What is expected
The records below are split into lines. How many of those lines contain the string "worn"? Reply with the number only.

Material to process
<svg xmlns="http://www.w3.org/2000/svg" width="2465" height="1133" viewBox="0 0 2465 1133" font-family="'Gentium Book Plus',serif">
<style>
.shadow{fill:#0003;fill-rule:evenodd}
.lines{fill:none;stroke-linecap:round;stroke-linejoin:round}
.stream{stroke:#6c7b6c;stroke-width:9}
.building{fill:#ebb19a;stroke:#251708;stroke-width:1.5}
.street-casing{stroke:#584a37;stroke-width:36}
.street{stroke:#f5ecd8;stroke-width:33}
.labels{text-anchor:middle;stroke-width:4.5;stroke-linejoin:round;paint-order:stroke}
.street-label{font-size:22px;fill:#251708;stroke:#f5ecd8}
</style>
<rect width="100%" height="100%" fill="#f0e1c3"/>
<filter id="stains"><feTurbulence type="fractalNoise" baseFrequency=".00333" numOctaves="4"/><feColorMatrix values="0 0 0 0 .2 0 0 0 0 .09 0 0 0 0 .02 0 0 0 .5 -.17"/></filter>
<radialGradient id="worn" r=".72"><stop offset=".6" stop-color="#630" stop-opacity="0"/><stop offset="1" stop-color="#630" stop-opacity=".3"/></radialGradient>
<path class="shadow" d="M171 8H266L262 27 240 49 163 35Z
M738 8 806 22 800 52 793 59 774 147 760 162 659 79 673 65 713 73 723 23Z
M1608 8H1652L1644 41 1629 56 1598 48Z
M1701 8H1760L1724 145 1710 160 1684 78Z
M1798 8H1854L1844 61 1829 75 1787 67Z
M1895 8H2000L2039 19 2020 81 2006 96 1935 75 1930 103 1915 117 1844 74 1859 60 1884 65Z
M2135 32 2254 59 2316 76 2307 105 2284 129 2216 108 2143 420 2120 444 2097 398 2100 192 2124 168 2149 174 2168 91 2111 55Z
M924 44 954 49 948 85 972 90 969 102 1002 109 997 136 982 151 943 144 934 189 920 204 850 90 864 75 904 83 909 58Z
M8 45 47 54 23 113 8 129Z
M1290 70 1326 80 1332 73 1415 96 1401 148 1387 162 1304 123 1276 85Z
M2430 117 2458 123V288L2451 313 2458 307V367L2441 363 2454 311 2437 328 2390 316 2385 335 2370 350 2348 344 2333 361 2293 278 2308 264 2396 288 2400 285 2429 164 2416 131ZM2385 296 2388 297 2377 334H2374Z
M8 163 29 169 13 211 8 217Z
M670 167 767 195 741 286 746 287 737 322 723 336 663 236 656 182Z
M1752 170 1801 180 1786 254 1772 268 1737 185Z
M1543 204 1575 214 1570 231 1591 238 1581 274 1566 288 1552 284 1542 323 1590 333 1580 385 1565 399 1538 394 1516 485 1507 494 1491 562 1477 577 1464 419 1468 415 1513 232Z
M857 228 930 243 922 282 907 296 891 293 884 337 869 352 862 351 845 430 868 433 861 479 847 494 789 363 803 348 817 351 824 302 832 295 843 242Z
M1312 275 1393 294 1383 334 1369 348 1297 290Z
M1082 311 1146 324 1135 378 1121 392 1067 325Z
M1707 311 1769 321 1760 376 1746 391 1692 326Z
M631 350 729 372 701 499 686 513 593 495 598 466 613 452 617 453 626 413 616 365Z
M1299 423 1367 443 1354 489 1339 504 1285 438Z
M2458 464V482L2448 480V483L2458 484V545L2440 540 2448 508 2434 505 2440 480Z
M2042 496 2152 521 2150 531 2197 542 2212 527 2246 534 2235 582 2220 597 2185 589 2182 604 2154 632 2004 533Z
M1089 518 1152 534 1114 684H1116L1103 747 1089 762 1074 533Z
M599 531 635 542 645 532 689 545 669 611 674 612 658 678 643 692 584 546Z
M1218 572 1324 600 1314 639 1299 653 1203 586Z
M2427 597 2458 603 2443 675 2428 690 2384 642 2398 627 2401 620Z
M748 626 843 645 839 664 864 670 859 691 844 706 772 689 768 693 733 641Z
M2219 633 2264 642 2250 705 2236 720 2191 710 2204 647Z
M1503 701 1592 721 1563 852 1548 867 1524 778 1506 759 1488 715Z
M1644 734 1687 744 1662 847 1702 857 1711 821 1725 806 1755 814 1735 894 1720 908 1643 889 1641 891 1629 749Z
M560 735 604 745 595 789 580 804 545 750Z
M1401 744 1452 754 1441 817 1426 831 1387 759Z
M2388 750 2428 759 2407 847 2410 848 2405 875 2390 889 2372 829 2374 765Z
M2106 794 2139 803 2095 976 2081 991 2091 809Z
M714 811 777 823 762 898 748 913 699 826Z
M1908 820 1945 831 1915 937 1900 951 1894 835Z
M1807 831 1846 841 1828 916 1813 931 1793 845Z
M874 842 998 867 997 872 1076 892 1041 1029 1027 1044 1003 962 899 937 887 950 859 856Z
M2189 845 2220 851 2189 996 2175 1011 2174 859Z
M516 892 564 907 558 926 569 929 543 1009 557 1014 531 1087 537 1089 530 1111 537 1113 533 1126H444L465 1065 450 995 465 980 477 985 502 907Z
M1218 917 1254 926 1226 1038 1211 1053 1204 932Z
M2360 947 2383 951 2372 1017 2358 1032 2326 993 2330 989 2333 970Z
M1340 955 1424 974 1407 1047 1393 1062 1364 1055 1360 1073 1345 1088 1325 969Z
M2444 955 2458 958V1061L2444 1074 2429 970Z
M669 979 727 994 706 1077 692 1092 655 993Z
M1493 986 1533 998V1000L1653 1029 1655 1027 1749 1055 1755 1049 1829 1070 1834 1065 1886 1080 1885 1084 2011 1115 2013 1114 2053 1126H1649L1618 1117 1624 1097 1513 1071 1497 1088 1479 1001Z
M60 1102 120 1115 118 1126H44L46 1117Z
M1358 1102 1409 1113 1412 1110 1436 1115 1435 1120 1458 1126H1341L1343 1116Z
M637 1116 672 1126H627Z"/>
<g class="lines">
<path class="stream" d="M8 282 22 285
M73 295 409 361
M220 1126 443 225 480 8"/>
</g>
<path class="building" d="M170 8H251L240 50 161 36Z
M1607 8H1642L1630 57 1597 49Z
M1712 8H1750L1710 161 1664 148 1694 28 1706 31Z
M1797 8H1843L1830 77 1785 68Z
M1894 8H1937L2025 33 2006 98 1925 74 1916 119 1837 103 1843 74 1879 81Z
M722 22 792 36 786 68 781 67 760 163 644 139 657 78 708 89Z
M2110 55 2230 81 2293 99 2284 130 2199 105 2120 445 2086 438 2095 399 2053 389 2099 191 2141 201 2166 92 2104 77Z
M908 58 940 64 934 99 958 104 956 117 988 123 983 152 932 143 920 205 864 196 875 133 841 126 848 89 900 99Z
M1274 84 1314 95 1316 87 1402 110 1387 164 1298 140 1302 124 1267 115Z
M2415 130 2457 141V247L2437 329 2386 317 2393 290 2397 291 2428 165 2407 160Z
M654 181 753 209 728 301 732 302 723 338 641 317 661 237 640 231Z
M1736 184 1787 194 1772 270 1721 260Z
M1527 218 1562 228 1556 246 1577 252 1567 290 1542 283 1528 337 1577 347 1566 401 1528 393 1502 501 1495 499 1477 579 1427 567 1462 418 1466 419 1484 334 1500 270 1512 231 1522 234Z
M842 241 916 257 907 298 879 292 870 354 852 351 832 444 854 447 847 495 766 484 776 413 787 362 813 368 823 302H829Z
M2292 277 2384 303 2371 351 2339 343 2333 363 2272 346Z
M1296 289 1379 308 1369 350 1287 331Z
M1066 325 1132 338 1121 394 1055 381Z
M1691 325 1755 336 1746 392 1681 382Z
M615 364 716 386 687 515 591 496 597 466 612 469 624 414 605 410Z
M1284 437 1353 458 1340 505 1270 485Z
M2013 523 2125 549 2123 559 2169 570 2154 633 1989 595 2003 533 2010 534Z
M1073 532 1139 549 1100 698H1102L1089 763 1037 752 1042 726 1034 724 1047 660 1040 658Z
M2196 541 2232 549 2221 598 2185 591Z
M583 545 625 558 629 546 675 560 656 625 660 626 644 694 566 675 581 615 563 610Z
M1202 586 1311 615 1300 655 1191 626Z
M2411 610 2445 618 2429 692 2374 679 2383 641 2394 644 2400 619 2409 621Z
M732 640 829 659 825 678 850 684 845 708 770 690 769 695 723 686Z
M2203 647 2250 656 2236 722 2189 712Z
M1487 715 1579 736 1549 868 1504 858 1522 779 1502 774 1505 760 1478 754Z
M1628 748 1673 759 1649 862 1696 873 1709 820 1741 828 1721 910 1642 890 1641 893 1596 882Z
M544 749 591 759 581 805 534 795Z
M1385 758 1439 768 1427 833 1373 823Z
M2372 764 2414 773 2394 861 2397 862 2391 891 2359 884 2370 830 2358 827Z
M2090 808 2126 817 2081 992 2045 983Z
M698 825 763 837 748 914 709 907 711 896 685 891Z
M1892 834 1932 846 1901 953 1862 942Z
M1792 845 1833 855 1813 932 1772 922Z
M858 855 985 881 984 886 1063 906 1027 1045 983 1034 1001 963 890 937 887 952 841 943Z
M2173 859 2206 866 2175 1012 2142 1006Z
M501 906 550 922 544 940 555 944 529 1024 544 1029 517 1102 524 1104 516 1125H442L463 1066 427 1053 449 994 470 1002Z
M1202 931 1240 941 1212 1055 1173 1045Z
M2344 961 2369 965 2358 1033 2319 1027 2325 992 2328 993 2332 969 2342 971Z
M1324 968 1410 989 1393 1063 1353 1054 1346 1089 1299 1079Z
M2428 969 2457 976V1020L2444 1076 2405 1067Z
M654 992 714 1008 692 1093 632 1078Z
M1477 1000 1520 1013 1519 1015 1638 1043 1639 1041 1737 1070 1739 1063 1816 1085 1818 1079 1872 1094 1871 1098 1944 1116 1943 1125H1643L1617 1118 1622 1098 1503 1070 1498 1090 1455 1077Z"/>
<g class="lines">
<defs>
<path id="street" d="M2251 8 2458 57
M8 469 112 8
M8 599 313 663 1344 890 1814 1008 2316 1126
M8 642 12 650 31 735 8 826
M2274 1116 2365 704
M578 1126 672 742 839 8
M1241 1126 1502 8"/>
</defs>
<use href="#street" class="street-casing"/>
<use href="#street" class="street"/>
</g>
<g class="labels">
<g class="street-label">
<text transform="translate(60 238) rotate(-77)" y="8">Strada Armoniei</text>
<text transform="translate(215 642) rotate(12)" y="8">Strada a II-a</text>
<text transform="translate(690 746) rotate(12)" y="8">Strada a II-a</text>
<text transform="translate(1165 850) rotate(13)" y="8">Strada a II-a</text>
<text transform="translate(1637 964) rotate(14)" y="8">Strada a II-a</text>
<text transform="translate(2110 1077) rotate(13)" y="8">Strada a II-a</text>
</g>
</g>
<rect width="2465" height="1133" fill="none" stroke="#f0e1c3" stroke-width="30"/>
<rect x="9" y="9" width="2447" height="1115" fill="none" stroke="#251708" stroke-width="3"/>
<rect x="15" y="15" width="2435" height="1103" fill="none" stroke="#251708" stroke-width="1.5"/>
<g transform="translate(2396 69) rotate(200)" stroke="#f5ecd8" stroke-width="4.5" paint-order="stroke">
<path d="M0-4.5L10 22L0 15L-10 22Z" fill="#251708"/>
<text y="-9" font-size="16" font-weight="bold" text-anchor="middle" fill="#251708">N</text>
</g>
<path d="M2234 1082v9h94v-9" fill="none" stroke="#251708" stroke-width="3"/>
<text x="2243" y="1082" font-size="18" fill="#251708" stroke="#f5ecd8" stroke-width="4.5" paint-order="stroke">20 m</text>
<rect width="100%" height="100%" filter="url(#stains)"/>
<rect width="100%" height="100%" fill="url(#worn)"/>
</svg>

Answer for this exercise
2